Another highlight for the U.S. Military Academy grad was in 2012 when he pitched a pair of one-hitters for the Army Black Knights. Of course, a no-hitter would have been something to really cherish, but Rowley remembers his first one-hitter very well because of the guy who broke it up, a player who also ended up in the Blue Jays’ organization.
It was an early spring doubleheader against Army’s arch-rivals the Naval Academy when Rowley pitched the Black Knights to a 2-0 victory in the opening game. An outfielder for the Naval Academy by the name of Alex Azor reached base on an error in the first inning. After that, Rowley went on to retire 15 straight Midshipmen, as the Naval Academy players are known. A second error gave Navy their second base runner in the sixth. And then in the same inning, with two out, Azor broke up Rowley’s no-hit bid with a solid smack to the middle of the infield. An article in the Maryland Gazette described the hit as “an infield single”.
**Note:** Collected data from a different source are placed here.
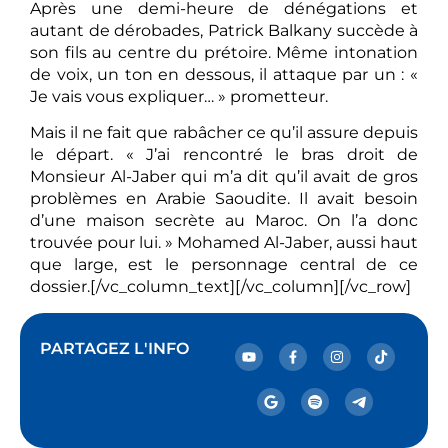
Après une demi-heure de dénégations et
autant de dérobades, Patrick Balkany succède à
son fils au centre du prétoire. Même intonation
de voix, un ton en dessous, il attaque par un : «
Je vais vous expliquer… » prometteur.
Mais il ne fait que rabâcher ce qu’il assure depuis
le départ. « J’ai rencontré le bras droit de
Monsieur Al-Jaber qui m’a dit qu’il avait de gros
problèmes en Arabie Saoudite. Il avait besoin
d’une maison secrète au Maroc. On l’a donc
trouvée pour lui. » Mohamed Al-Jaber, aussi haut
que large, est le personnage central de ce
dossier.[/vc_column_text][/vc_column][/vc_row]
PARTAGEZ L'INFO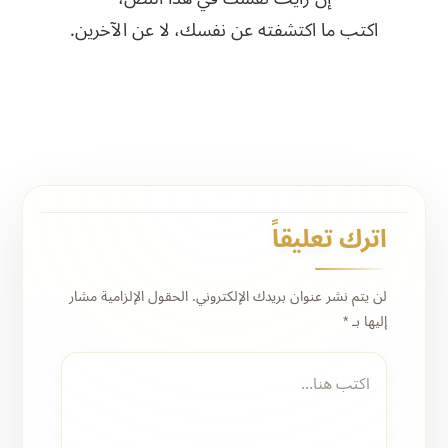
اكتب ما اكتشفته عن نفسك، لا عن الآخرين.
اترك تعليقاً
لن يتم نشر عنوان بريدك الإلكتروني.
الحقول الإلزامية مشار
إليها بـ
*
اكتب
هنا...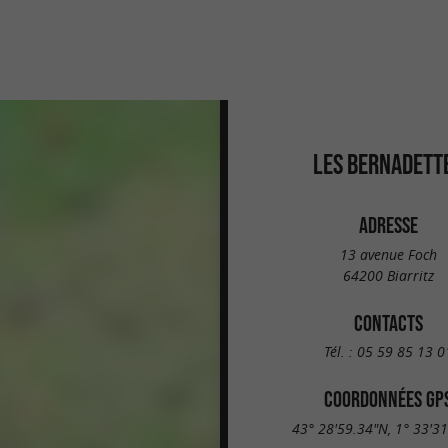
LES BERNADETT
ADRESSE
13 avenue Foch
64200 Biarritz
CONTACTS
Tél. :
05 59 85 13 0
COORDONNÉES GP
43° 28'59.34"N, 1° 33'3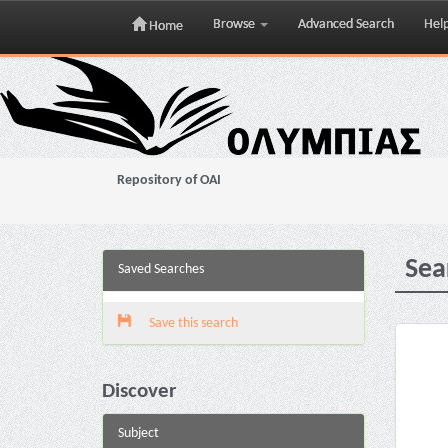
Browse
Advanced Search
Hel
Home
Skip
navigation
Repository of OAI
Sea
Saved Searches
Save this search
Discover
Subject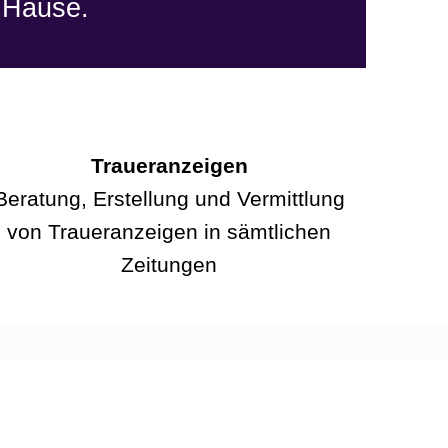
 Hause.
Traueranzeigen
Beratung, Erstellung und Vermittlung
von Traueranzeigen in sämtlichen
Zeitungen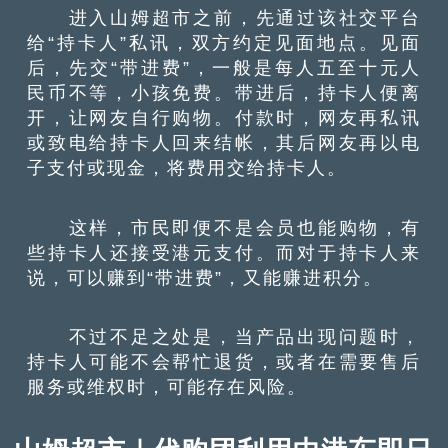
进入山姆超市之前，先通过该社交平台
给“持卡人”私讯，双方约定见面地点。见面
后，先交“带进费”，一般是每人五至十元人
民币不等，小孩免费。带进后，持卡人便离
开，让网友自行购物。付款时，网友再私讯
或致电给持卡人回来结帐，其后网友再以电
子支付或现金，将费用交给持卡人。
这样，市民即便不是会员也能购物，有
些持卡人还接受港元支付。而对于持卡人来
说，可以赚到“带进费”，又能赚进积分。
不过不足之处是，当产品出现问题时，
持卡人可能不会帮忙退货，或者在需要售后
服务或维权时，可能存在风险。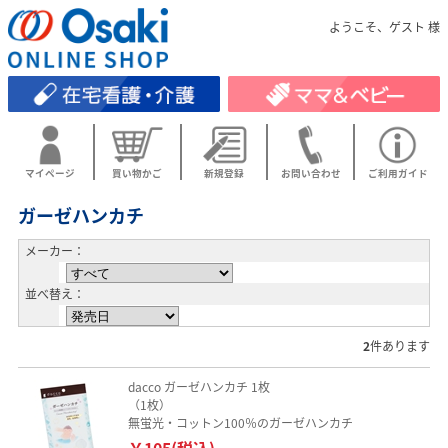
ようこそ、ゲスト 様
マイページ
買い物かご
新規登録
お問い合わせ
ご利用ガイド
ガーゼハンカチ
メーカー：
並べ替え：
2
件あります
dacco ガーゼハンカチ 1枚
（1枚）
無蛍光・コットン100％のガーゼハンカチ
￥105(税込)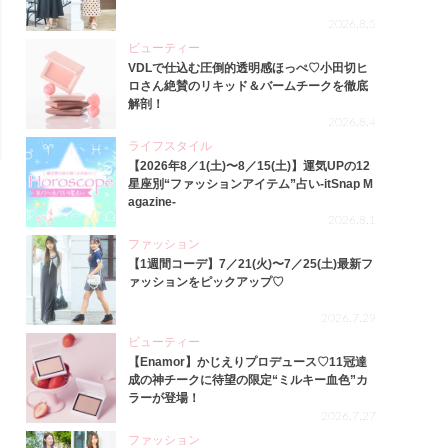
2026.8.5
ビューティー
VDLで仕込む圧倒的透明感ほっぺ♡小田切ヒ
ロさん絶賛のリキッド＆バームチークを徹底
解剖！
2026.8.4
ライフスタイル
【2026年8／1(土)〜8／15(土)】運気UPの12
星座別“ファッションアイテム”占い-itSnap M
agazine-
2026.8.1
ファッション
【1週間コーデ】7／21(火)〜7／25(土)最新フ
ァッションをピックアップ♡
2026.7.29
ビューティー
【Enamor】かじえりプロデュース♡11冠達
成の神チークに待望の限定“ミルキー血色”カ
ラーが登場！
2026.7.27
ファッション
“I remember it was a hit up the middle, a hard kind of low line drive that bounced once, our shortstop dove for it and went off his glove,” said Rowley on Monday. “But it got to the outfield. He hit it hard. It wasn’t a cheap hit or anything like that. It was good piece of hitting.”
Rowley retired the side in the bottom of the seventh.
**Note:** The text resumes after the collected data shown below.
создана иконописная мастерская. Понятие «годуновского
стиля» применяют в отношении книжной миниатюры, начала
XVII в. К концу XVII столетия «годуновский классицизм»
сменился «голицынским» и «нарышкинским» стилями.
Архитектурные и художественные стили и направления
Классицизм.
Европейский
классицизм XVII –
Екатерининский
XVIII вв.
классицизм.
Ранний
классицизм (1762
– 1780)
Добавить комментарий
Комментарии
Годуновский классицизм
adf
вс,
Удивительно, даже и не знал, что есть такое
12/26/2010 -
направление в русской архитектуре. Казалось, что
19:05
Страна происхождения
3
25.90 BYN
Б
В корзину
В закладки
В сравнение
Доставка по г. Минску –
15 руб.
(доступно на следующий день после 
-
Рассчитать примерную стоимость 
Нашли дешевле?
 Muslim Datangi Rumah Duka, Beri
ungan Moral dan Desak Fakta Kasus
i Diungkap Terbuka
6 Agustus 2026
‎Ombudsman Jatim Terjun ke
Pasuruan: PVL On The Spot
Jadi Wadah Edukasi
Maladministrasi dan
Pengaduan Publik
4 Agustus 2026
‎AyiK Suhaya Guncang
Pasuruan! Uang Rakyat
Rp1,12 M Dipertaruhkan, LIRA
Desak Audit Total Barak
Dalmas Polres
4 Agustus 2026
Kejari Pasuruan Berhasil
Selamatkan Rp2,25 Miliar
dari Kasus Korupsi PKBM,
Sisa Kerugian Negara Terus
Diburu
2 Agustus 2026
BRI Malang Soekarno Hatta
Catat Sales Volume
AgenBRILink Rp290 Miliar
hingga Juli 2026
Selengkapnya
Azor, the Midshipmen captain, ended up being drafted in the 10th round by the Blue Jays in 2012 and played one season in Bluefield of the Appalachian League in 2012, where he hit .250 in 40 at-bats with a .302 OBP. Azor later joined the U.S. Marines while Rowley spent two years on active duty with the U.S. Army. Being both Patriot League standouts with ties to the Blue Jays (Rowley was signed as a free agent in 2012), they kept in touch over the years.
“Last time I heard from him was maybe a year, a year and a half ago,” said Rowley, who threw 5.1 innings of one-run ball to beat the Pittsburgh Pirates 7-2 on Saturday. “I think it was during the season last year when I was in High A.”
Rowley, who became the first U.S. Military Academy grad to make it into the Big Leagues, glanced at his phone and admitted that, quite possibly, Azor might have contacted him since making his Major League debut on Saturday.
“I have to check,” he said. “I still haven’t been through every message yet. I’m working on them, trying to get back to everyone I can.”
When asked how many messages he received since his win on Saturday, Rowley, who turned 27 on Monday, said: “A lot. A lot. Hundreds. Lot of old friends and college teammates, stuff like that. I’m trying to get back to everybody.”
Smiling, Rowley said he’d be thrilled if one of the messages buried in his phone was from Alex Azor, the guy who broke up his no-hitter in 2012.
According to the official U.S. Marine Corps website, Azor was promoted to the rank of Captain this past spring. Rowley rose to the rank of First Lieutenant in the U.S. Army. The Jays certainly valued leadership qualities in young players they signed back then.